Boundary labeling items
· · · ·

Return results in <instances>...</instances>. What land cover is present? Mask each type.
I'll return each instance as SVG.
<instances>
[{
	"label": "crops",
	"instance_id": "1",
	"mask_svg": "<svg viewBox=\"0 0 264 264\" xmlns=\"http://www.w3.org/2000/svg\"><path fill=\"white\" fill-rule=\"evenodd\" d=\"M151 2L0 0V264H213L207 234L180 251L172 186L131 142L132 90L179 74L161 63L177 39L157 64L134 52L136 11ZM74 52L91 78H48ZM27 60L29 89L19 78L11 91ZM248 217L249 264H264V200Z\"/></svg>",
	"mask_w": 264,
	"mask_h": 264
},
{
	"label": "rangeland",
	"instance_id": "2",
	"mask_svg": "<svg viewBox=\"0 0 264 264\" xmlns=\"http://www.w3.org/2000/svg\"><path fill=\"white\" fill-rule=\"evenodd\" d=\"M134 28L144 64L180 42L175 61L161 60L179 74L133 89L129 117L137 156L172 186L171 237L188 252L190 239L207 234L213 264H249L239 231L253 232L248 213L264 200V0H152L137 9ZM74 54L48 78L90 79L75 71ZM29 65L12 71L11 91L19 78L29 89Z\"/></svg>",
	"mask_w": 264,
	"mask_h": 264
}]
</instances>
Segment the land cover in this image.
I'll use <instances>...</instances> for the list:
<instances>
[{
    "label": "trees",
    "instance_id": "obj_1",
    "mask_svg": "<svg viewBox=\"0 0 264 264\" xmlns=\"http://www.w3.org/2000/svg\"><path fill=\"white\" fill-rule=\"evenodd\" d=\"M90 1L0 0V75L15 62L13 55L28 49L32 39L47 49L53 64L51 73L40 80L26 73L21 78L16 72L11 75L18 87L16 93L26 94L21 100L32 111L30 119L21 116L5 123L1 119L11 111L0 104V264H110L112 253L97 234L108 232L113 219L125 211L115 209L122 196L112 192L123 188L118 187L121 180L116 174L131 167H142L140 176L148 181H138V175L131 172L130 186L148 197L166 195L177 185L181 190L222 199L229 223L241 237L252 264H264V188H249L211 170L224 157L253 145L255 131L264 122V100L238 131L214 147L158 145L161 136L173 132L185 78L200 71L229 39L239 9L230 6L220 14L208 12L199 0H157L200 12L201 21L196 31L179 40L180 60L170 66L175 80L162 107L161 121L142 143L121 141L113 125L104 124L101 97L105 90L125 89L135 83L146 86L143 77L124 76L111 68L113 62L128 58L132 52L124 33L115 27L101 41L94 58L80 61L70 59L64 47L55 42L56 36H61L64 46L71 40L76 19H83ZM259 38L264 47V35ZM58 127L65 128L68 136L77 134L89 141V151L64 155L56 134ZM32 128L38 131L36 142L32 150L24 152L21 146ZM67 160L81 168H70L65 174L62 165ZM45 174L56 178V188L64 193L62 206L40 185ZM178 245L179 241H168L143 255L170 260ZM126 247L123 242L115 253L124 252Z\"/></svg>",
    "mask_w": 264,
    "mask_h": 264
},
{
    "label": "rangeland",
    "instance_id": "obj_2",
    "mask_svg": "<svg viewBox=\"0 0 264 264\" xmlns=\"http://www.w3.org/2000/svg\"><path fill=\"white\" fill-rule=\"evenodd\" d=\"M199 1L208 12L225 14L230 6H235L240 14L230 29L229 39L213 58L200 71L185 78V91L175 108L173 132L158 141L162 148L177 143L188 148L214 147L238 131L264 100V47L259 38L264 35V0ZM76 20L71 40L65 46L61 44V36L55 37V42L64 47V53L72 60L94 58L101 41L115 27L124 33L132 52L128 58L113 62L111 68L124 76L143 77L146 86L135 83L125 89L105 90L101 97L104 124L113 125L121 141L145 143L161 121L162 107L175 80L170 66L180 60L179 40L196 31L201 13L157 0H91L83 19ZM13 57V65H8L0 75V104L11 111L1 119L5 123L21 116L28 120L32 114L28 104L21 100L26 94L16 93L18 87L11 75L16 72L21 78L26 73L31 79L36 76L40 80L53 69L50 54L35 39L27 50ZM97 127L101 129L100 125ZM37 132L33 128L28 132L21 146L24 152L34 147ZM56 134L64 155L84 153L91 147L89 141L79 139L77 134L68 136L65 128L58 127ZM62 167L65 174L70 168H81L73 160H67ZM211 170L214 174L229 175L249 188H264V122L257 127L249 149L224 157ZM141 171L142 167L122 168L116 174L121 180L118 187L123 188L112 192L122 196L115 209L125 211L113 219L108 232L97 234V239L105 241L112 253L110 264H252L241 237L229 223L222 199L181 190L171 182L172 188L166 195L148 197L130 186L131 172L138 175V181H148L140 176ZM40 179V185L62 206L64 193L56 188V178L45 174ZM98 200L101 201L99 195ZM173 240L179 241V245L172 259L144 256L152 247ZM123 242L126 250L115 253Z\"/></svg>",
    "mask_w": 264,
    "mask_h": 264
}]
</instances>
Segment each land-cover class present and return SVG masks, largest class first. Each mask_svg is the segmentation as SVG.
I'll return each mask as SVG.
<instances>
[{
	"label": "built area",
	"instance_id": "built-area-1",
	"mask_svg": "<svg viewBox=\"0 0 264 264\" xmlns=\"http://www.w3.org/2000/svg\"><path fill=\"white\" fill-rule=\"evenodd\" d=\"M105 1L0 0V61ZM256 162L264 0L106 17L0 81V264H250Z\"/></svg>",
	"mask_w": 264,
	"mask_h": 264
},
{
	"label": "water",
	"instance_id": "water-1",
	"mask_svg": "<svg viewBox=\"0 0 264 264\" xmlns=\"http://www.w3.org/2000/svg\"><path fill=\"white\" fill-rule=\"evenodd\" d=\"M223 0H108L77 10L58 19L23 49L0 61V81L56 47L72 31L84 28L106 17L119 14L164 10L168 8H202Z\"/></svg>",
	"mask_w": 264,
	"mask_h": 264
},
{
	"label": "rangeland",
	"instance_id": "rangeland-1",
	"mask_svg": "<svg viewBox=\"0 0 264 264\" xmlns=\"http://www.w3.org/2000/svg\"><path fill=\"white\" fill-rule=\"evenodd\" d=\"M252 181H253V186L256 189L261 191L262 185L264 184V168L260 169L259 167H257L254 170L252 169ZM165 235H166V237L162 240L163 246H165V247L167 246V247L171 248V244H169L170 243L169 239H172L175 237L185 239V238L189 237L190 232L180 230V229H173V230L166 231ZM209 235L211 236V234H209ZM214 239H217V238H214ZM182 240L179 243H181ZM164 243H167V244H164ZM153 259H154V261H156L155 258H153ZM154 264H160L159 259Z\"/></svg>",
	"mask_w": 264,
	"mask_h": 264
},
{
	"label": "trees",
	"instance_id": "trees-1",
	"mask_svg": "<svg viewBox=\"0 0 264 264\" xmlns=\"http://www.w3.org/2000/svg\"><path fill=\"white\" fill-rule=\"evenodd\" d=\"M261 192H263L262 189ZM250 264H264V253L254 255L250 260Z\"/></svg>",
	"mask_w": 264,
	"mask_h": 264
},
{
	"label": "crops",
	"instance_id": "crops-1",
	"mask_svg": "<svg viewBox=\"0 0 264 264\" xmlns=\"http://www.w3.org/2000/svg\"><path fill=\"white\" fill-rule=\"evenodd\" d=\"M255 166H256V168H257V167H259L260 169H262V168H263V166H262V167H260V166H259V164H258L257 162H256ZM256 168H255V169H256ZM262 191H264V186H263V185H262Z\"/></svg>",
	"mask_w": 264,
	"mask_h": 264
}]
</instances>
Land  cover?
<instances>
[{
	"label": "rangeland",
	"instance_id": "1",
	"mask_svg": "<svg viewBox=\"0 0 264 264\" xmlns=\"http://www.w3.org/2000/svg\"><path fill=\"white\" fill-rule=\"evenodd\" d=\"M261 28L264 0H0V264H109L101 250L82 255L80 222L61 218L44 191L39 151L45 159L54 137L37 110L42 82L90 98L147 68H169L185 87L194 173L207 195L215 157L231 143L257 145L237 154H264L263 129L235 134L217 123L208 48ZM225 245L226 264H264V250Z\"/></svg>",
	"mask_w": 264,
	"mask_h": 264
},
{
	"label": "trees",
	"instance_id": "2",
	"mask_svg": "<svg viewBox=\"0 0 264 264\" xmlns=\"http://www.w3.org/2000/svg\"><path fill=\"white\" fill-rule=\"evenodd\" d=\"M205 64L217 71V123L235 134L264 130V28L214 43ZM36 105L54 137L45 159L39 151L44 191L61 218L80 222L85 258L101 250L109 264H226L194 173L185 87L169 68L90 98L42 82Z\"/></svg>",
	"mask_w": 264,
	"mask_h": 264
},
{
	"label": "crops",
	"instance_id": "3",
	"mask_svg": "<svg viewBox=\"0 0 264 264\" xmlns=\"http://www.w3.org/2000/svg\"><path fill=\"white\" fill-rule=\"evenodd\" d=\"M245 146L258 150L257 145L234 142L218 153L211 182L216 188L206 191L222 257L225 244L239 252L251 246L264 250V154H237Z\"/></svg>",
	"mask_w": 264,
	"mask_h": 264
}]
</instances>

· · · ·

### Aim
Return every line of the data above that contains the string "built", matching case exactly.

### Result of this exercise
	"label": "built area",
	"instance_id": "built-area-1",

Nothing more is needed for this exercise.